• **TASK**:
What lines of the data include the string "grab"? Copy them all.

• **DATA EXTRACTS**:
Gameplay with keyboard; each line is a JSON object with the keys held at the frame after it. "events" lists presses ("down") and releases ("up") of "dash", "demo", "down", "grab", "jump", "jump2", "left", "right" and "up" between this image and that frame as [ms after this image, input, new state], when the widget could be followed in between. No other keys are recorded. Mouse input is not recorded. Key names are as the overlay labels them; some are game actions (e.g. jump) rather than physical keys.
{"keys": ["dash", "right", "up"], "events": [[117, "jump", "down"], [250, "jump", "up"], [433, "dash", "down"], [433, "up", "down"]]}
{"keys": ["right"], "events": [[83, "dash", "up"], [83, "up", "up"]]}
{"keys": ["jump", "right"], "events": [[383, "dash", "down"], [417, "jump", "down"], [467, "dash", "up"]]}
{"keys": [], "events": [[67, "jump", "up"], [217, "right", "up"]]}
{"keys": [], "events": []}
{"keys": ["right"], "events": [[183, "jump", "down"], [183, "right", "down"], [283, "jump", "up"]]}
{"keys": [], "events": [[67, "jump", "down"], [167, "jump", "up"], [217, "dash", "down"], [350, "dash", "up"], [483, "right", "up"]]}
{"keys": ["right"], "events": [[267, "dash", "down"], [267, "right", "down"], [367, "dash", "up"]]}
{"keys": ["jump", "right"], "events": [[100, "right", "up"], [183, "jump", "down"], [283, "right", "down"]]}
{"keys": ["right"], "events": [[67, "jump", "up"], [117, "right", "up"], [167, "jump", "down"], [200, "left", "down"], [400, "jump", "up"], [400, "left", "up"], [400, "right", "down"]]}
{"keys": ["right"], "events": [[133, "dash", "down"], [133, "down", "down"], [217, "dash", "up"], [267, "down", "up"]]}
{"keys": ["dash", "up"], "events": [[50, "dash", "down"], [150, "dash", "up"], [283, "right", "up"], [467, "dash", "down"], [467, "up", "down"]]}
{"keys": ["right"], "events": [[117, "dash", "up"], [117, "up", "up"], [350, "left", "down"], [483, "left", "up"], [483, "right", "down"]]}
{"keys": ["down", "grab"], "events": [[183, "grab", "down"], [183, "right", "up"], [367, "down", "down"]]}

• **RESPONSE BOX**:
Gameplay with keyboard; each line is a JSON object with the keys held at the frame after it. "events" lists presses ("down") and releases ("up") of "dash", "demo", "down", "grab", "jump", "jump2", "left", "right" and "up" between this image and that frame as [ms after this image, input, new state], when the widget could be followed in between. No other keys are recorded. Mouse input is not recorded. Key names are as the overlay labels them; some are game actions (e.g. jump) rather than physical keys.
{"keys": ["down", "grab"], "events": [[183, "grab", "down"], [183, "right", "up"], [367, "down", "down"]]}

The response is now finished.